Friday’s jobs report expected to show slowest pace of hiring in years
Hiring signs outside a Stewart’s gas station in Catskill, New York, U.S., Wednesday, Oct. 2, 2024.
Mordant Angus | Bloomberg | fake images
Powerful hurricanes and a major labor strike could reduce a portion of the nonfarm payroll count for October, which is expected to be the slowest month for job creation in nearly four years.
Economists surveyed by Dow Jones expect the Bureau of Labor Statistics to report Friday that payrolls rose by just 100,000 for the month, slowed by hurricanes Helene and Milton, as well as the strike at Boeing. If their prediction is accurate, it would be the lowest employment total since December 2020 and a big drop from September’s 254,000.
However, the report, which will be released at 8:30 a.m.

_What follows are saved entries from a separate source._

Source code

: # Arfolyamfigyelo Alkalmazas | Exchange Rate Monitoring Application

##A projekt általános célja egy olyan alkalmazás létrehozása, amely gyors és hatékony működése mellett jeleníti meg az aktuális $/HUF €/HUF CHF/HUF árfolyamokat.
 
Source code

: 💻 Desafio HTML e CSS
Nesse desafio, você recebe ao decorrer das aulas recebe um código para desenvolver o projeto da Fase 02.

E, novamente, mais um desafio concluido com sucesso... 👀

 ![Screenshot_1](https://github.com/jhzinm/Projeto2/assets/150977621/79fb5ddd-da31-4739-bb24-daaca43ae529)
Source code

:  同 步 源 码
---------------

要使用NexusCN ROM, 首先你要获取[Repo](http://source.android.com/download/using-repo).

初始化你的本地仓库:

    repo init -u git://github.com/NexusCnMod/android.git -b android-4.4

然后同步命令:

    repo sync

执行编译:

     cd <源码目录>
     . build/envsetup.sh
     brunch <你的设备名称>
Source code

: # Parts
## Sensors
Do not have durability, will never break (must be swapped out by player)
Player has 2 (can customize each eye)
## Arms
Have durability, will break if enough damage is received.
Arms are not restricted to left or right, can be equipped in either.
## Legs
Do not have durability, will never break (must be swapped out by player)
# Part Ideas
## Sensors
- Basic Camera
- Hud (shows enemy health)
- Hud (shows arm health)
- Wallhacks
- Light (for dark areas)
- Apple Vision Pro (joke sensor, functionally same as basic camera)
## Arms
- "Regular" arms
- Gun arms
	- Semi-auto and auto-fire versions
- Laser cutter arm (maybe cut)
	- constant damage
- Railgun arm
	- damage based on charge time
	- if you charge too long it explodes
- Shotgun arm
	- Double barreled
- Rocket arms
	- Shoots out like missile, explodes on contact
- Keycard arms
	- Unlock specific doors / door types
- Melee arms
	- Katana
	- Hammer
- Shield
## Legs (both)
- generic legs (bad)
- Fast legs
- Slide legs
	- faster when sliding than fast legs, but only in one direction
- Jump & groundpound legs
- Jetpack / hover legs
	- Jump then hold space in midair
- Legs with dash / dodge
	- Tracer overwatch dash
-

ET, is also expected to indicate that the unemployment rate will remain unchanged at 4.1%.
“When we look through that [headline jobs number]”The unemployment rate will remain low and I think wages will grow faster than inflation, both of which are going to underscore the health of the U.S. economy,” said Michael Arone, chief investment strategist at State Street Global Advisors.
Regarding salaries, average hourly earnings are expected to increase 0.3% for the month and 4% compared to the previous year, with the annual figure being the same as in September and furthering the narrative that inflation is Stiff but does not accelerate.
Whatever the results, markets may choose to revise the report, since so many one-off visits slowed trading.
“The top-line numbers will be a little noisy, but I think there will be enough to continue to determine that the soft landing is intact and that the US economy remains in good shape,” Arone added.
The hurricanes caused what could be historic levels of monetary damage, while the Boeing strike has sidelined 33,000 workers.
Goldman Sachs estimates that Helene cut up to 50,000 positions from the payroll count, although Hurricane Milton probably arrived too late to affect the October count. Meanwhile, the Boeing strike could reduce the total by 41,000, added Goldman, which forecasts total payroll growth of 95,000.
The data has been solid.
However, indicators leading up to the much-watched jobs report show that hiring has continued apace and layoffs are low, despite the damage caused by the storms and strikes.
Payroll processing company ADP reported this week that private companies hired 233,000 new workers in October, well above expectations, while initial jobless claims fell to 216,000, matching the lowest level since late April.
Still, the White House estimates that cumulative developments could affect the payroll count by up to 100,000. The “disruptions will make interpretation of this month’s jobs report more difficult than usual,” Jared Bernstein, president of the Council of Economic Advisers, said Wednesday.
Overall employment figures have been noisy in the post-Covid era.
Earlier this year, the BLS announced benchmark revisions that removed 818,000 from previous counts in the 12-month period through March 2024. So far this year through July, the revisions have removed a net 310,000 from counts. initial estimates.
“This report will reinforce the big picture, which is that the labor market continues to grow. But the fact is that it is growing but slowing,” said Julia Pollak, chief economist at ZipRecruiter. “Growth is slowing and is also becoming increasingly concentrated in just a couple of sectors.”
The top areas of job creation this year have been government, healthcare, and leisure and hospitality. Pollak said that remains the case, particularly for healthcare, while ZipRecruiter has also seen increased interest in skilled trades along with finance and related businesses, such as insurance.
However, he said the overall picture is of a slowing market that will need some help from the Federal Reserve’s interest rate cuts to arrest the slide.
“Over the past two quarters, job growth has been below the pre-pandemic average, and job gains have been unusually narrowly distributed,” Pollak said. “That has real effects on job seekers and workers who felt their influence eroded, and many of them are struggling to find acceptable jobs. So I think the Fed’s attention should be firmly on the labor market.” “.